WHAT IS EXPECTED → Would you please state how many lines in the entries contain the word "nose"? Only the number should be given.

GIVEN INFORMATION →
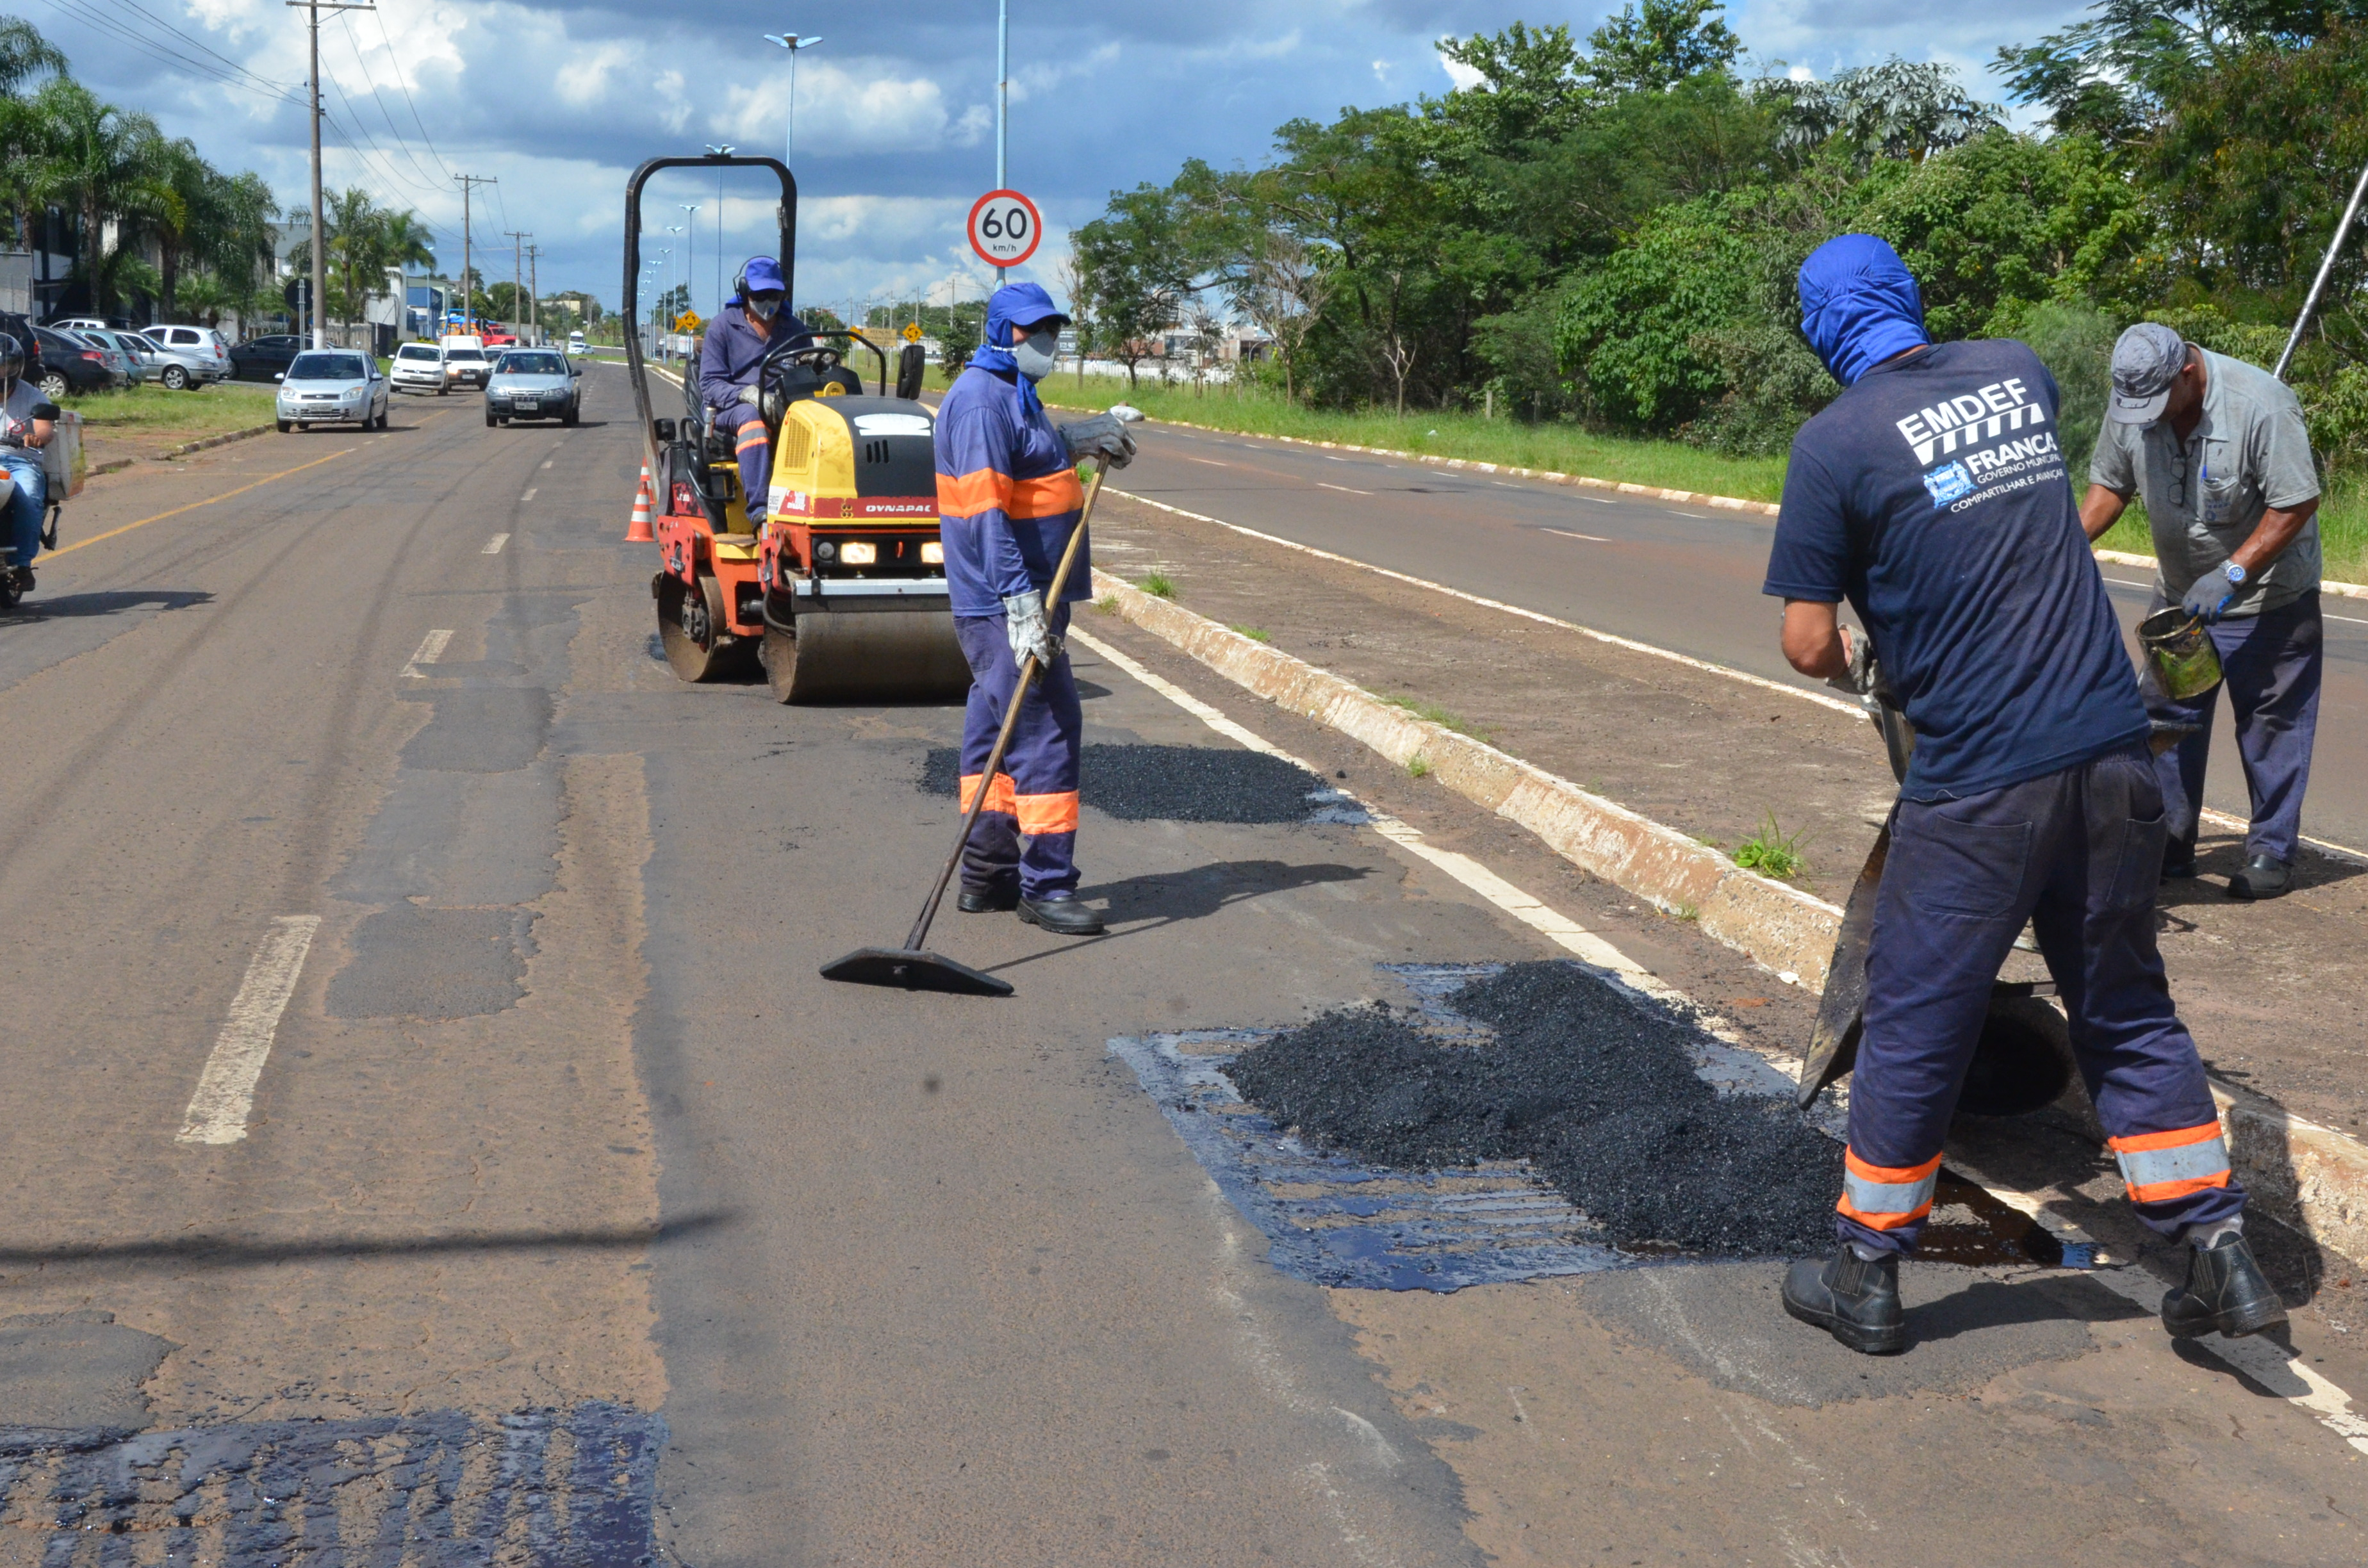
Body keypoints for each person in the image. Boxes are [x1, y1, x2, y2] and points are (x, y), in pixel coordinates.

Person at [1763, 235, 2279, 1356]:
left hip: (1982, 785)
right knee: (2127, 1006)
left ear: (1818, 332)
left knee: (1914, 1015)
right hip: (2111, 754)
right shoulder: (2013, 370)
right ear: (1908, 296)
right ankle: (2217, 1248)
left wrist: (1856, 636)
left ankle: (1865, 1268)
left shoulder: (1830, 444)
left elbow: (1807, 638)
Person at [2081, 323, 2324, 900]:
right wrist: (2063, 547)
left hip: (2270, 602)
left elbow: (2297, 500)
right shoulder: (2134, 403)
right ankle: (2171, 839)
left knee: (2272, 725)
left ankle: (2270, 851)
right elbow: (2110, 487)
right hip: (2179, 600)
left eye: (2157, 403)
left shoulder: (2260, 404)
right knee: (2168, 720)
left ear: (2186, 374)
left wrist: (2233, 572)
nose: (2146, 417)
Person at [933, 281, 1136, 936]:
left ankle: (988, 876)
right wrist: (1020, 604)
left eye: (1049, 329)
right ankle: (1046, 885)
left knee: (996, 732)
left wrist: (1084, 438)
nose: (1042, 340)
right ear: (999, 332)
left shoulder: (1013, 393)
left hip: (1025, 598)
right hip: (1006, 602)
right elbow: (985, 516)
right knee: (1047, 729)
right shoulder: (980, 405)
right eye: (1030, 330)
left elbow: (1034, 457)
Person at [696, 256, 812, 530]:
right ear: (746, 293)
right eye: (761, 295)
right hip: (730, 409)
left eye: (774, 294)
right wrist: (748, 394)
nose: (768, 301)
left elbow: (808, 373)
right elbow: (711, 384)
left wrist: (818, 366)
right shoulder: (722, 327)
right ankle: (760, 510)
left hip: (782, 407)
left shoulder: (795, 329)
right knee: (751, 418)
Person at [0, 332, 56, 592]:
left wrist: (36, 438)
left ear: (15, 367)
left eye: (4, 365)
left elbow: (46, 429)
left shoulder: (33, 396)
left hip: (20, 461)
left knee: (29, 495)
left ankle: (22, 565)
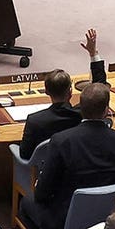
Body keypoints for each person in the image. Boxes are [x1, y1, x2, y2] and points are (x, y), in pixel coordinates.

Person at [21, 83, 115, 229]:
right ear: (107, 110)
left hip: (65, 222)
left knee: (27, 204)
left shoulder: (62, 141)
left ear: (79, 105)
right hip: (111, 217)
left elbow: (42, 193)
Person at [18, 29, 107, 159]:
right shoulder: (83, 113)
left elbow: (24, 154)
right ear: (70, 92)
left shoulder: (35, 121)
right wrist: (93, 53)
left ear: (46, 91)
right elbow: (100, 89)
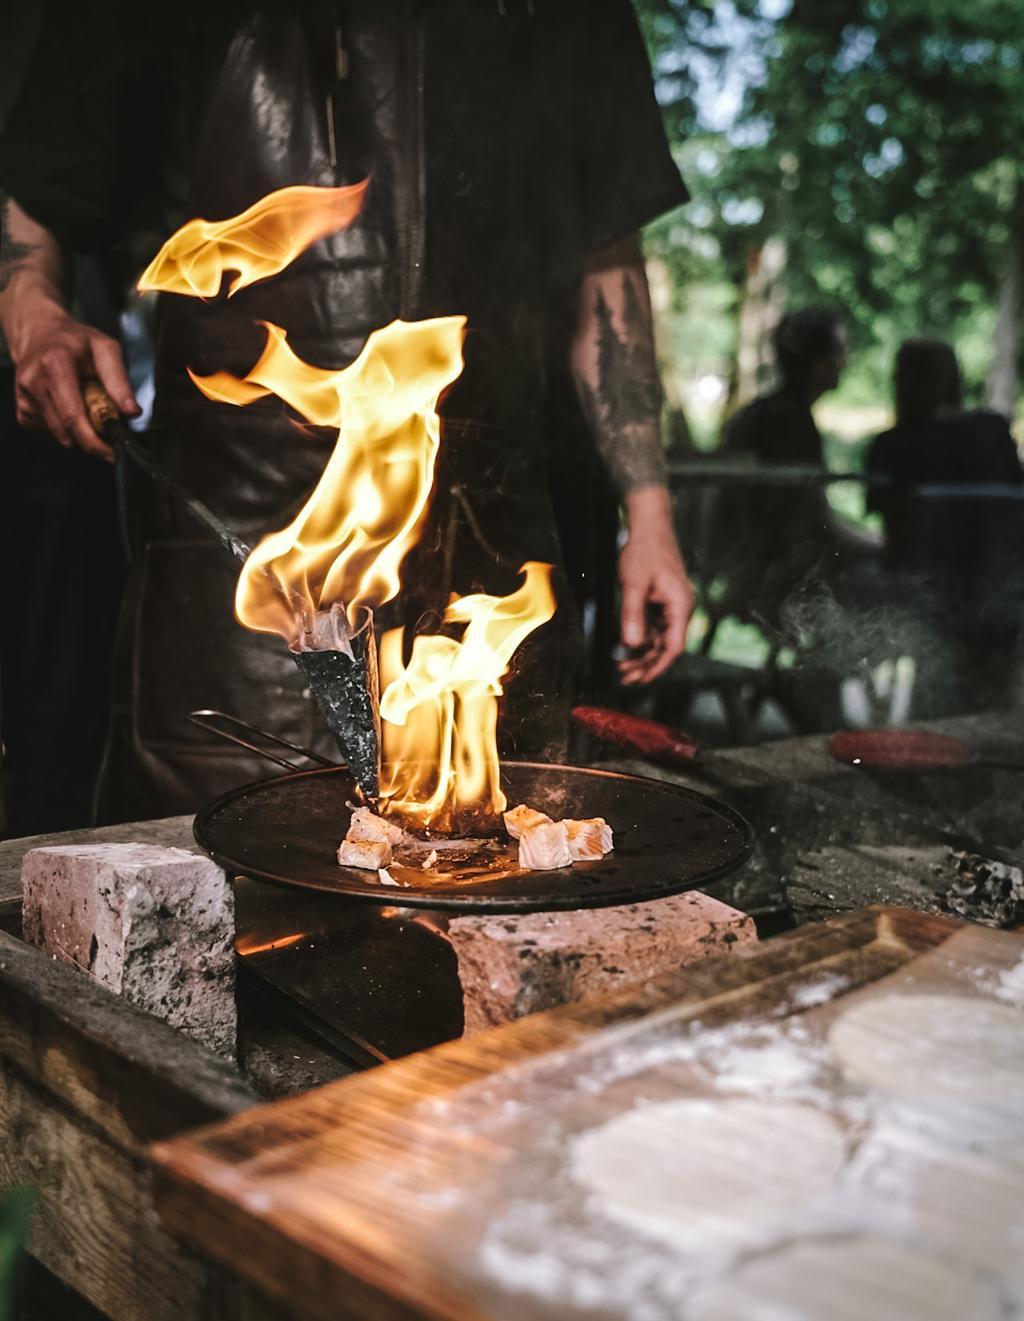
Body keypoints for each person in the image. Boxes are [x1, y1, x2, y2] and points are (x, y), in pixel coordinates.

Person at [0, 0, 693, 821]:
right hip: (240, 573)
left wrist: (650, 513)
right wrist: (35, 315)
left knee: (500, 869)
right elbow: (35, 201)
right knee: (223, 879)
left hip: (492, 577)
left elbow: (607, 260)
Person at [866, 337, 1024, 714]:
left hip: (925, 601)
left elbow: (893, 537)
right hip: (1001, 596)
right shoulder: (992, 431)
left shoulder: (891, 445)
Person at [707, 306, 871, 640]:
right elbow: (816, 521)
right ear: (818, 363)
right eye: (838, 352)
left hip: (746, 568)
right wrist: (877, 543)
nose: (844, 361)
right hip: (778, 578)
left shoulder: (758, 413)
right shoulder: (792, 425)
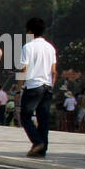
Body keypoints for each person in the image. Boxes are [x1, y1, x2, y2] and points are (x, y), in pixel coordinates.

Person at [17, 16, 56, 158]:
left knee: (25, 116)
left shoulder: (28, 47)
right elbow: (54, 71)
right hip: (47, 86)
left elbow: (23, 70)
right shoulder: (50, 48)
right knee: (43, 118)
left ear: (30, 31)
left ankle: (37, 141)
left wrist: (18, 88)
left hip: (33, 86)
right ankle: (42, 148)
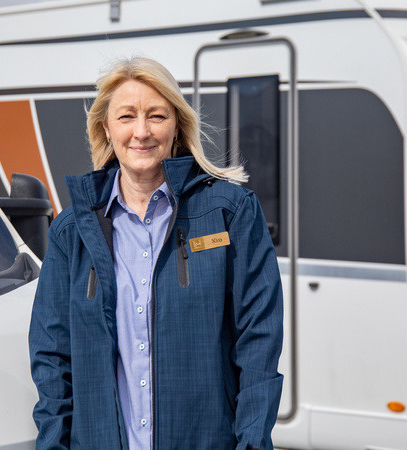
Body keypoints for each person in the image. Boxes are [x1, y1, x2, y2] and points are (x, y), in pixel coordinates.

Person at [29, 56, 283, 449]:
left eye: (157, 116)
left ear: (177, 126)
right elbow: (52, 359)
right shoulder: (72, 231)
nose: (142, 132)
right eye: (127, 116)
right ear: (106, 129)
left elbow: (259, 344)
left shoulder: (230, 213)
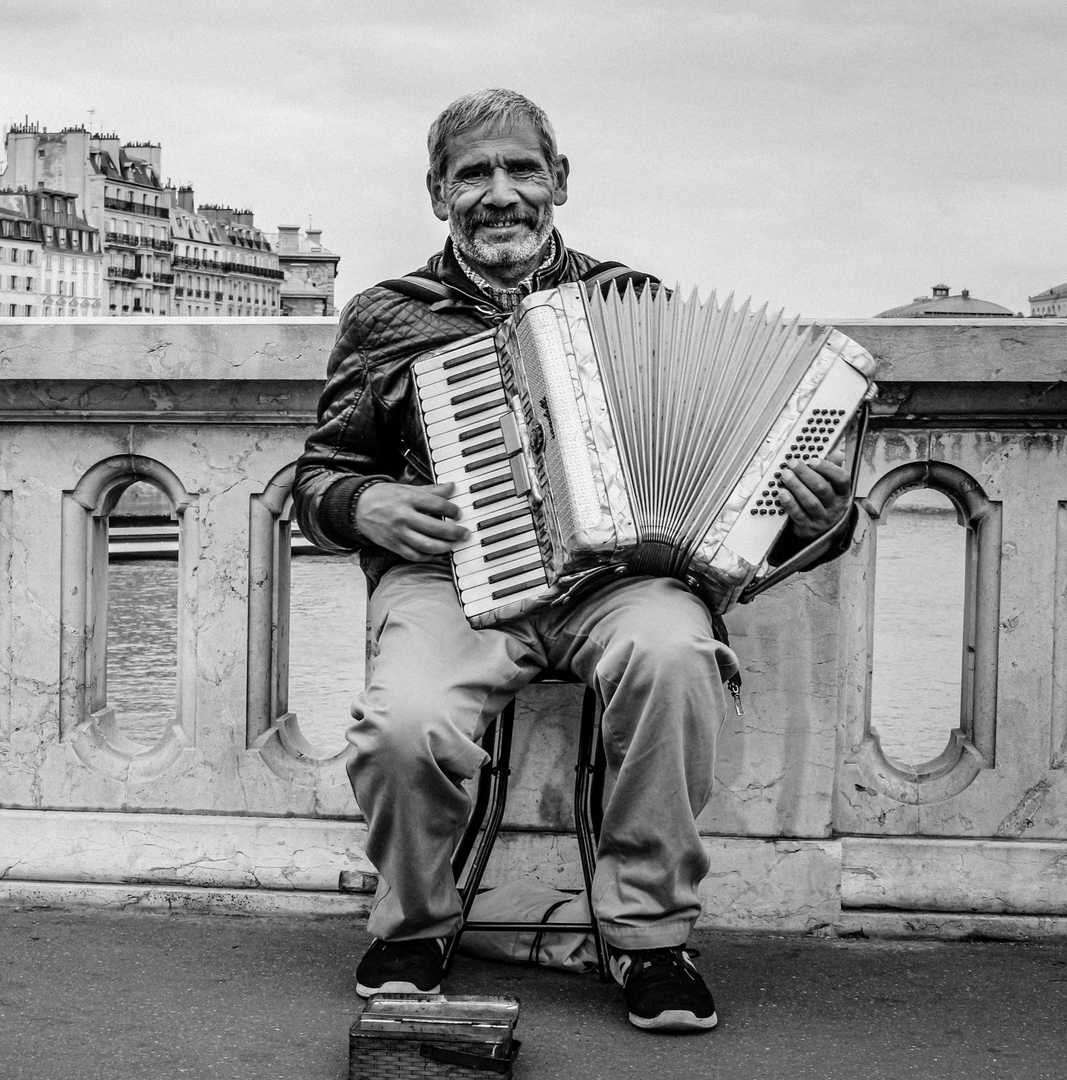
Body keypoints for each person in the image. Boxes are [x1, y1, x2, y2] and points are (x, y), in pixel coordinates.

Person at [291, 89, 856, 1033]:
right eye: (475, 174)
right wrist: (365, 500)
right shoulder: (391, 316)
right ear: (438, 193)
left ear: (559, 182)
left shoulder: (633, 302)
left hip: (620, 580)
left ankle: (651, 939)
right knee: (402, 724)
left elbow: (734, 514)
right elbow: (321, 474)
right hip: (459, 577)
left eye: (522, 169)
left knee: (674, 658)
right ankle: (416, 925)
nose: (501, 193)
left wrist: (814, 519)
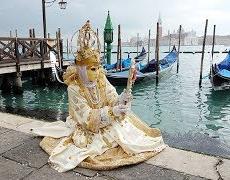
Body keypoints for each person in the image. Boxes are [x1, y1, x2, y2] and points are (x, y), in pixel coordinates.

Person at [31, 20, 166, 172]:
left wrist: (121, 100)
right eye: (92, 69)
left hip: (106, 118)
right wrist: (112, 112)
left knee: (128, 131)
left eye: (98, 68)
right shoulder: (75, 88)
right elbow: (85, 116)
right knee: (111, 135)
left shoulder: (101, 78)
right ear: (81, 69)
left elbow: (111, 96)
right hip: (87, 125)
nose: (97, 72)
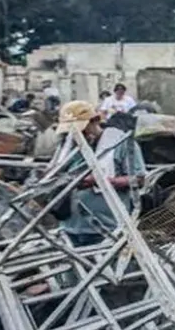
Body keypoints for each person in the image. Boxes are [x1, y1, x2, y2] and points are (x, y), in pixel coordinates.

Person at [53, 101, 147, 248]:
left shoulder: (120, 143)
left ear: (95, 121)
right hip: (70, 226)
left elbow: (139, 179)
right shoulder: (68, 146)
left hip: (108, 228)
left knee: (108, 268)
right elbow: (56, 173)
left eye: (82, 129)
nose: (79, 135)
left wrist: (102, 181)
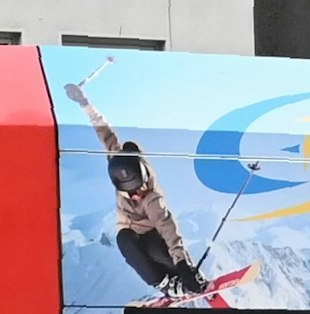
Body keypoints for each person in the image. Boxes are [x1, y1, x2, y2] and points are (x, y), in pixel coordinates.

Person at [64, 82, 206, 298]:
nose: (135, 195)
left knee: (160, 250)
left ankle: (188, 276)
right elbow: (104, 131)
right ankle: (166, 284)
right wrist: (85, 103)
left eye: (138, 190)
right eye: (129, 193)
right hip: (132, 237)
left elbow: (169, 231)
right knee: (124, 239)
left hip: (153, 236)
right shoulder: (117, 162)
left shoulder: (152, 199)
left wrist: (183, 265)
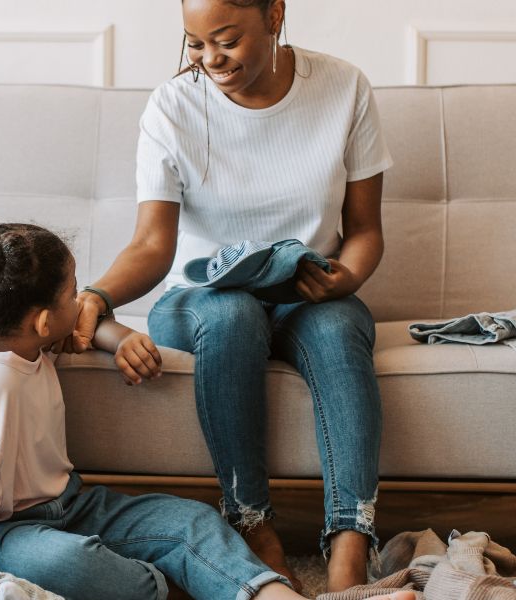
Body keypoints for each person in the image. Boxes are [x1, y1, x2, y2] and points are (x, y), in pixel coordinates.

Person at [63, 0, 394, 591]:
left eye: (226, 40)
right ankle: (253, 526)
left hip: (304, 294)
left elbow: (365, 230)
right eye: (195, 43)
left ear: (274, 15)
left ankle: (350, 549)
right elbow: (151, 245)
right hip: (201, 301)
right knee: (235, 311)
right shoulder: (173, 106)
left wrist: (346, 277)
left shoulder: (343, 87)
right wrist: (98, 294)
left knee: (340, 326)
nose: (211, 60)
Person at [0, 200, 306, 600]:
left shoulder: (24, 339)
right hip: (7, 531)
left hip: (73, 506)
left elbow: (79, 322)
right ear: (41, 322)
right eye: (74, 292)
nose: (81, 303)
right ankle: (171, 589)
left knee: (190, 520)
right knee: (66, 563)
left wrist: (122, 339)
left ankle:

WRITTEN ANSWER → 11